> **WORK REQUEST**
Answer these questions from the passage on Hayk Asatryan:
1. In what town was Asatryan born?
2. In what year did he leave the Armenian Revolutionary Federation?
3. In what city did he die?

#### SELECTED PASSAGE

Armenian political theorist (1900–1956)

Hayk Asatryan (Հայկ Ասատրյան; 5 February 1900 – 13 January 1956) was an Armenian political theorist, an associate and close friend of Garegin Nzhdeh, and one of the founders of Tseghakronism and Taronism. He authored several books and articles on the history of Armenia.

==Biography==
Asatryan was born in Alashkert. During his school years, he joined the Armenian Revolutionary Federation and published the party's newspaper Shant in Yerevan from 1918 to 1919. He participated in the 1921 February Uprising, and then settled in Bulgaria and Romania. He later studied in the Department of Philosophy at the University of Prague, graduating in 1930 with the title of Doctor of Philosophical Sciences.

He remained engaged in ARF party activities and was a member of the ARF Central Committee. Due to disagreements with his colleagues, Asatryan left the party in 1935. He worked closely with Garegin Nzhdeh and together they founded the ideology of Tseghakronism. Asatryan co-edited the Razmik and Eagle Taron newspapers with Nzhdeh from 1937 to 1944 in Bulgaria. In 1942, he published the book Armenia - Aryan Outpost in Western Asia in Armenian and German. This book was meant to prove the Indo-European origin of the Armenian people, amid propaganda in the German press that Armenians were of Semitic origin and to be exterminated.

In 1944, he was arrested by Soviet soldiers in Bulgaria and transferred to prison, while his family was exiled to Pavlikeni. He was granted amnesty in 1955 and died a year later in Sofia from a heart attack.

########
#### DATA FOR ANALYSIS

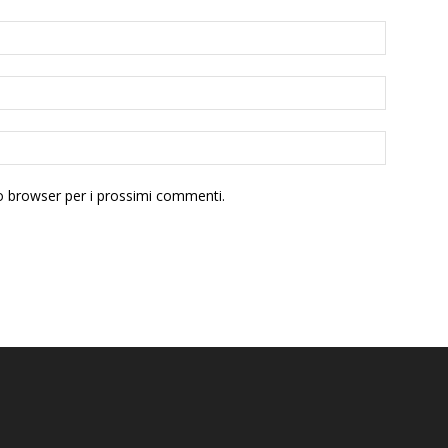
to browser per i prossimi commenti.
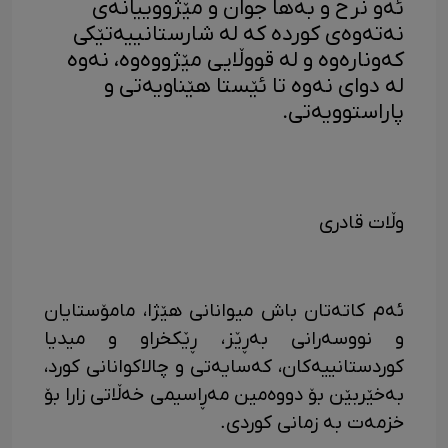
ئەو نرخ و بەها جوان و مێژووییانەی
نەتەوەی کوردە کە لە شارستانییەتێکی
کەونارەوە و لە قووڵایی مێژووەوە، نەوە
لە دوای نەوە تا ئێستا هێناویەتی و
پاراستوویەتی.
وڵات قادری
ئەم کاتەتان باش میوانانی هێژا، مامۆستایان
و نووسەرانی بەڕێز، ڕێکخراو و میدیا
کوردستانییەکان، کەسایەتی و چالاکوانانی کورد،
بەخێربێن بۆ دووەمین مەڕاسیمی خەڵاتی زارا بۆ
خزمەت بە زمانی کوردی.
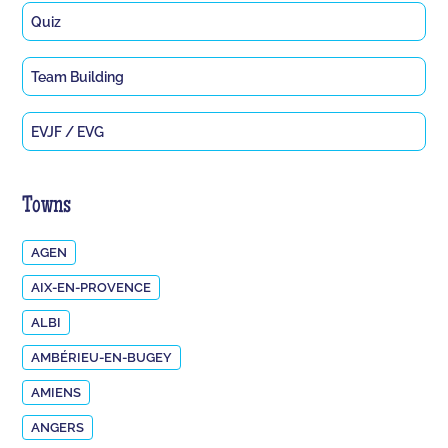
Quiz
Team Building
EVJF / EVG
Towns
AGEN
AIX-EN-PROVENCE
ALBI
AMBÉRIEU-EN-BUGEY
AMIENS
ANGERS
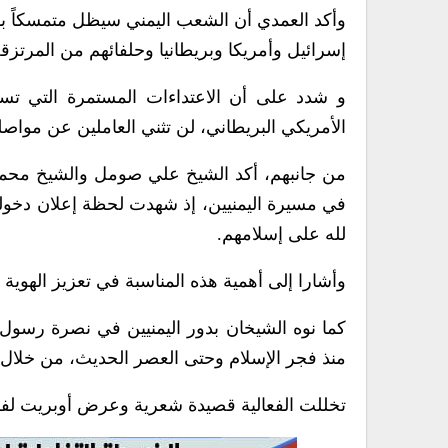
وأكد العمدي أن الشعب اليمني سيظل متمسكاً بهوي
إسرائيل وأمريكا وبريطانيا وحلفائهم من المرتزقة
و شدد على أن الاعتداءات المستمرة التي تستهد
الأمريكي البريطاني، لن تثني العاملين عن مواصلة
من جانبهم، أكد الشيخ علي صومل والشيخ محمد
في مسيرة اليمنيين، إذ شهدت لحظة إعلان دخوله
لله على إسلامهم.
وأشارا إلى أهمية هذه المناسبة في تعزيز الهوية ال
كما نوه الشيخان بدور اليمنيين في نصرة رسول 
منذ فجر الإسلام وحتى العصر الحديث، من خلال
تخللت الفعالية قصيدة شعرية وعرض أوبريت لفرقة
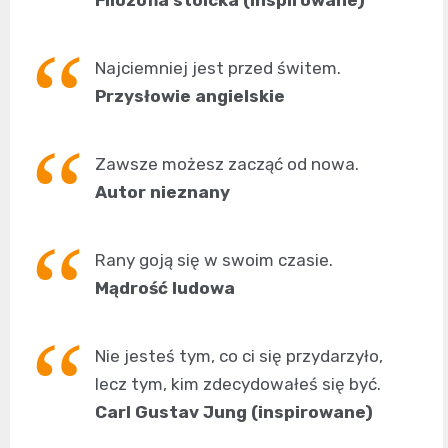
Najciemniej jest przed świtem.
Przysłowie angielskie
Zawsze możesz zacząć od nowa.
Autor nieznany
Rany goją się w swoim czasie.
Mądrość ludowa
Nie jesteś tym, co ci się przydarzyło,
lecz tym, kim zdecydowałeś się być.
Carl Gustav Jung (inspirowane)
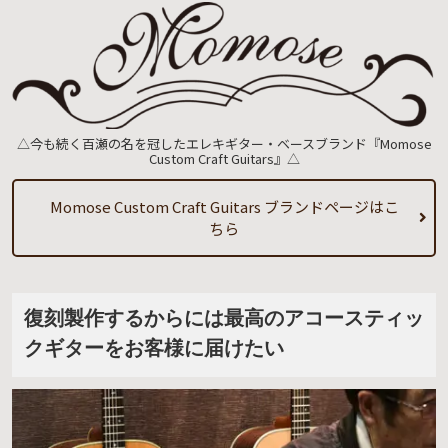
△今も続く百瀬の名を冠したエレキギター・ベースブランド『Momose
Custom Craft Guitars』△
Momose Custom Craft Guitars ブランドページはこ
ちら
復刻製作するからには最高のアコースティッ
クギターをお客様に届けたい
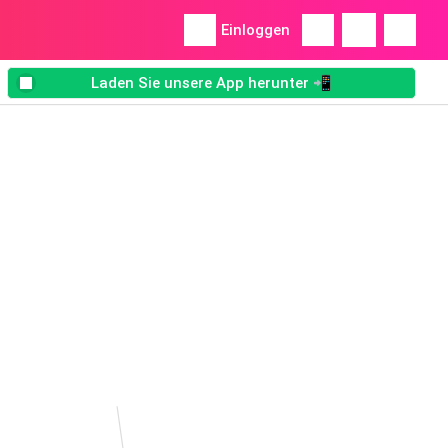
Einloggen
Laden Sie unsere App herunter 📲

########

> **EXERCISE RESULT**
1. Alashkert
2. 1935
3. Sofia